Sed fieles, fieles a vuestro Santo Sacrificio de la Misa,
que os brindará tantos y tantos consuelos, tantas alegrías, tantos auxilios en
vuestras dificultades, en vuestras pruebas, en las persecuciones que arrostráis
y sufrir. Hallaréis la fuerza para sufrir con Nuestro Señor Jesucristo todas
esas afrentas, hallaréis esa fuerza en el Santo Sacrificio de la Misa. Al dar
verdaderamente a Nuestro Señor Jesucristo en su Cuerpo, en su Sangre, en su
Alma, en su Divinidad a los fieles, les daréis también el valor para seguir a
la Iglesia en su tradición y para imitar los ejemplos de todos los Santos que
nos han precedido, todos aquellos que han sido beatificados, canonizados,
señalados como modelos de santidad en la Santa Iglesia. Ellos seguirán siendo nuestro
modelo.
Que la Santísima Virgen María, en particular, sea nuestro
modelo. Pidámosle hacer de vosotros, queridos amigos, sacerdotes santos, sacerdotes
como Ella lo desea.
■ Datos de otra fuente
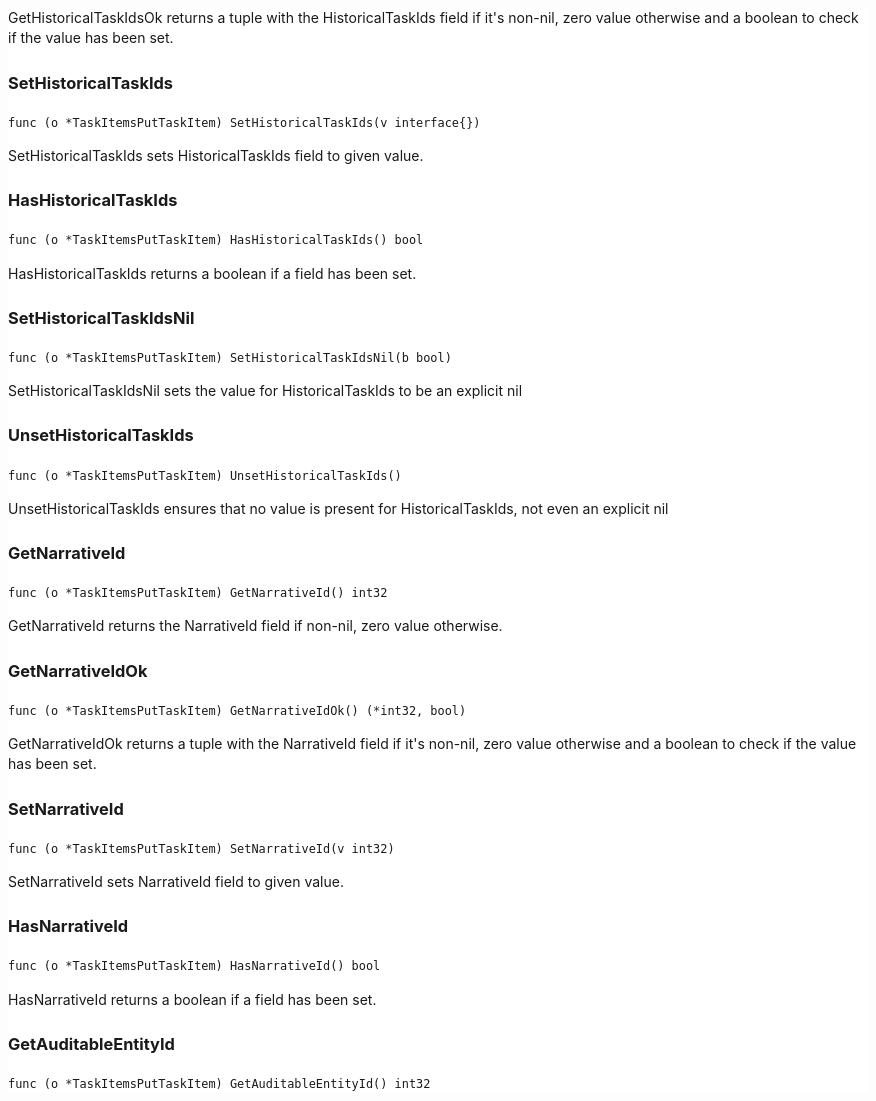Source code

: GetHistoricalTaskIdsOk returns a tuple with the HistoricalTaskIds field if it's non-nil, zero value otherwise
and a boolean to check if the value has been set.

### SetHistoricalTaskIds

`func (o *TaskItemsPutTaskItem) SetHistoricalTaskIds(v interface{})`

SetHistoricalTaskIds sets HistoricalTaskIds field to given value.

### HasHistoricalTaskIds

`func (o *TaskItemsPutTaskItem) HasHistoricalTaskIds() bool`

HasHistoricalTaskIds returns a boolean if a field has been set.

### SetHistoricalTaskIdsNil

`func (o *TaskItemsPutTaskItem) SetHistoricalTaskIdsNil(b bool)`

 SetHistoricalTaskIdsNil sets the value for HistoricalTaskIds to be an explicit nil

### UnsetHistoricalTaskIds
`func (o *TaskItemsPutTaskItem) UnsetHistoricalTaskIds()`

UnsetHistoricalTaskIds ensures that no value is present for HistoricalTaskIds, not even an explicit nil
### GetNarrativeId

`func (o *TaskItemsPutTaskItem) GetNarrativeId() int32`

GetNarrativeId returns the NarrativeId field if non-nil, zero value otherwise.

### GetNarrativeIdOk

`func (o *TaskItemsPutTaskItem) GetNarrativeIdOk() (*int32, bool)`

GetNarrativeIdOk returns a tuple with the NarrativeId field if it's non-nil, zero value otherwise
and a boolean to check if the value has been set.

### SetNarrativeId

`func (o *TaskItemsPutTaskItem) SetNarrativeId(v int32)`

SetNarrativeId sets NarrativeId field to given value.

### HasNarrativeId

`func (o *TaskItemsPutTaskItem) HasNarrativeId() bool`

HasNarrativeId returns a boolean if a field has been set.

### GetAuditableEntityId

`func (o *TaskItemsPutTaskItem) GetAuditableEntityId() int32`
Si la invocáis en el curso de vuestra vida, os protegerá y
hará de vosotros sacerdotes según el corazón de Nuestro Señor Jesucristo, su
divino Hijo.
En el nombre del Padre y del Hijo y del Espíritu Santo.
Amén.
Marcel Lefebvre Arzobispo
Econe, 29 de junio de 1982.
Benditas palabras del Santo padre Marcel Lefebvre.